L'arrosage des terres assoiffées...
Depuis plusieurs mois déjà j'y pense... Les arbres, le silence, les oiseaux, les fruits, les mûres, la confiture, le doux soleil... Mireille, Jean, Roger, Léon, Irène, Louise, François et les autres...
Au téléphone, elle m'avait dit : il n'y a rien du tout, rien de rien, pas de fruits, noix, noisettes, pommes, rien, le figuier de notre jardin ne donne rien non plus, on a du mal à faire venir les tomates, l'herbe est comme de la paille, les gelées du mois de mai ont surpris tous le monde! À la fin du printemps, toute la campagne qui préparait son grand bouquet final de fleurs chatoyantes a gelé sur place, et puis la chaleur du mois d'août a terminé l'ouvrage, cette année, avec le printemps raté et l'automne avancé, tout fait faux bond ! Pour les belles compotes cueillies aux arbres, inutile d'y penser, il faudra tout acheter chez le marchand... La catastrophe, le garde-manger de la nature sera vide !

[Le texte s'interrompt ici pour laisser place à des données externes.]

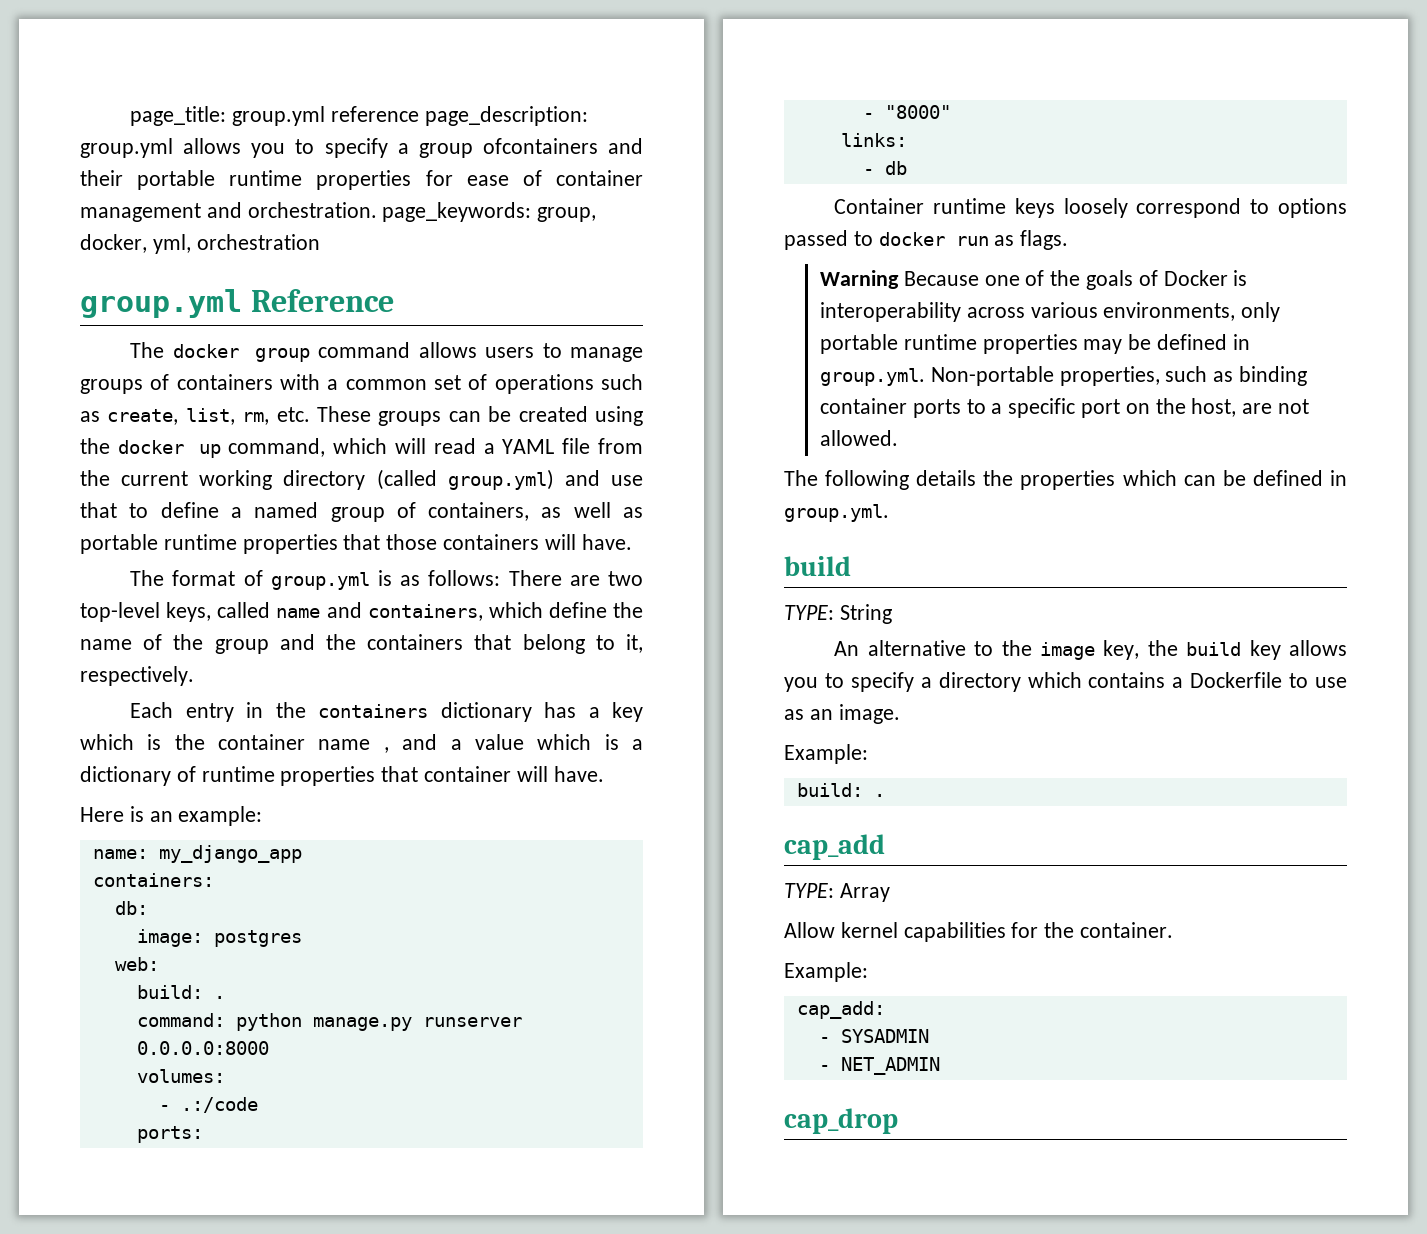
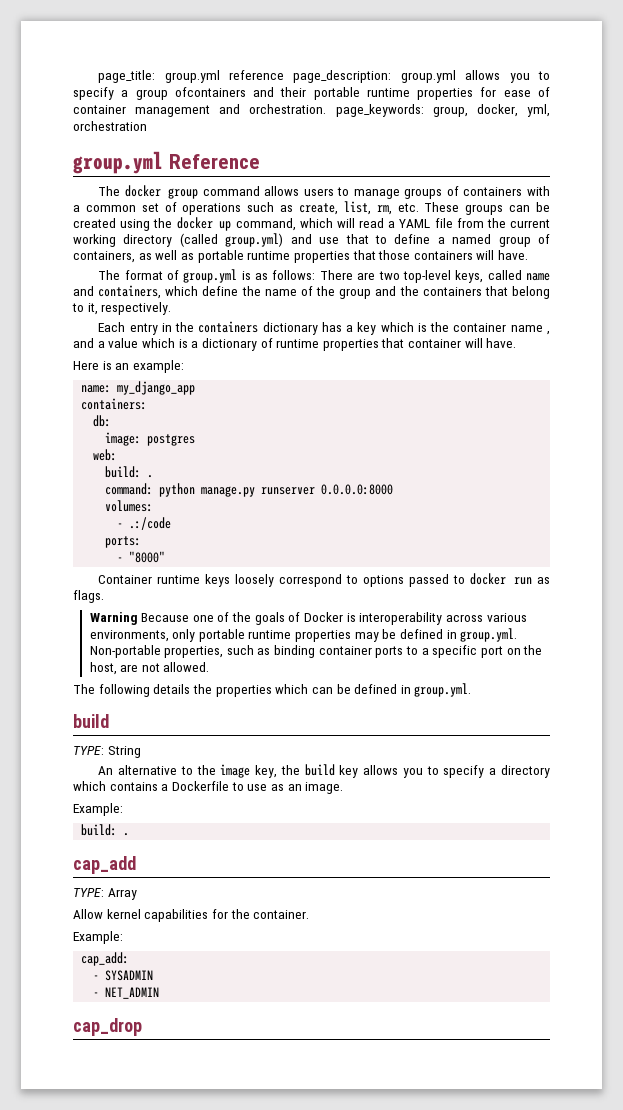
[840,133,907,147] [862,161,907,175] // links: // - db -> (166, 557) none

Elle doit sûrement exagérer, je vais quand même emporter mes pots pour la confiture de figues, pour les mûres ça peut attendre une année, il m'en reste beaucoup, je vais faire comme d'habitude, ramasser les noix, les noisettes, même s'il y en a moins on verra bien, j'en trouverais bien une belle poignée pour décorer mes salades, un petit panier... Si je fais bien attention...
Tout au long de la route, je voyais bien que les arbres n'étaient pas comme toujours, un peu roussis par là, racornis par ici, les branches dégarnies ne prenaient pas autant de place que l'année passée, les peupliers tout effeuillés se laissaient traverser par le vent et le soleil comme un vieil éventail usé dont il ne reste que les bois.
Le pop-corn
À la location, plus de doute, le beau tapis vert pré, tondu de près, épais comme une serviette de bain, frais le matin, chaud aux pieds nus le soir, qui m'accueillait depuis toujours avec fierté, ressemble à une meule de foin répandue avec soin pour cacher la misère ! Le grand figuier centenaire, planté juste à côté du puits, est couvert de fruits gros comme des billes, il faudra bien deux automnes pour les faire grossir, ce n'est pas encore cette année que je vais en faire de la confiture ! Je m'étais dit : je mettrais des amandes grillées ou des noisettes, ça sera délicieux, je peux tout de suite remballer les cinq malheureux pots vides qui ont fait le voyage pour rien.
Seuls quelques géraniums roses tirent leur épingle du jeu, ils sont bien plus beaux que tous les précédents, le romarin darde ses épines odorantes, quelques fleurs bleues le décorent comme un petit arbre de Noël. Les rosiers grimpants sur les portes, aux fenêtres de toutes les maisons, avaient l'air d'un vieil herbier délavé.
La glycine recouvrait le toit, et la voiture qui dormait juste en dessous
Monsieur Jean, vous me manquez beaucoup, quand je passe sur le chemin, sans vous, ça n'est plus pareil du tout. Entre sa maison et la mienne il y a un droit de passage, le soir il venait s'y reposer, assis par terre, à l'ombre, à peine descendu de vélo, qu'il pratiquait encore très bien à quatre-vingt-dix ans. Curieuse, j'ai regardé par la fenêtre de sa petite maison, j'ai vu sa chambre sans aucun décor, un petit lit, pas même une chaise ni une image!... Dans sa cuisine, sur la table, la boîte de sel trônait au milieu de la toile cirée déchirée. J'ai eu un coup de tristesse qui a défiguré mon arrivée...
Le raisin, avec le soleil, sans les mots...
1914... La vieille ferme oubliée
Il m'avait raconté il y a deux petites années qu'il était né dans cette rue, quelques numéros plus loin, il m'avait dit, pas mécontent du tout, qu'il resterait ici jusqu'au bout, maintenant dans la ruelle, il manque un morceau de son histoire...
Le petit arpent de vigne de monsieur Jean
Portez-vous bien monsieur Jean, faites comme vous pourrez... Je vous envoie toutes mes pensées amicales et cette belle botte, rien que pour vous.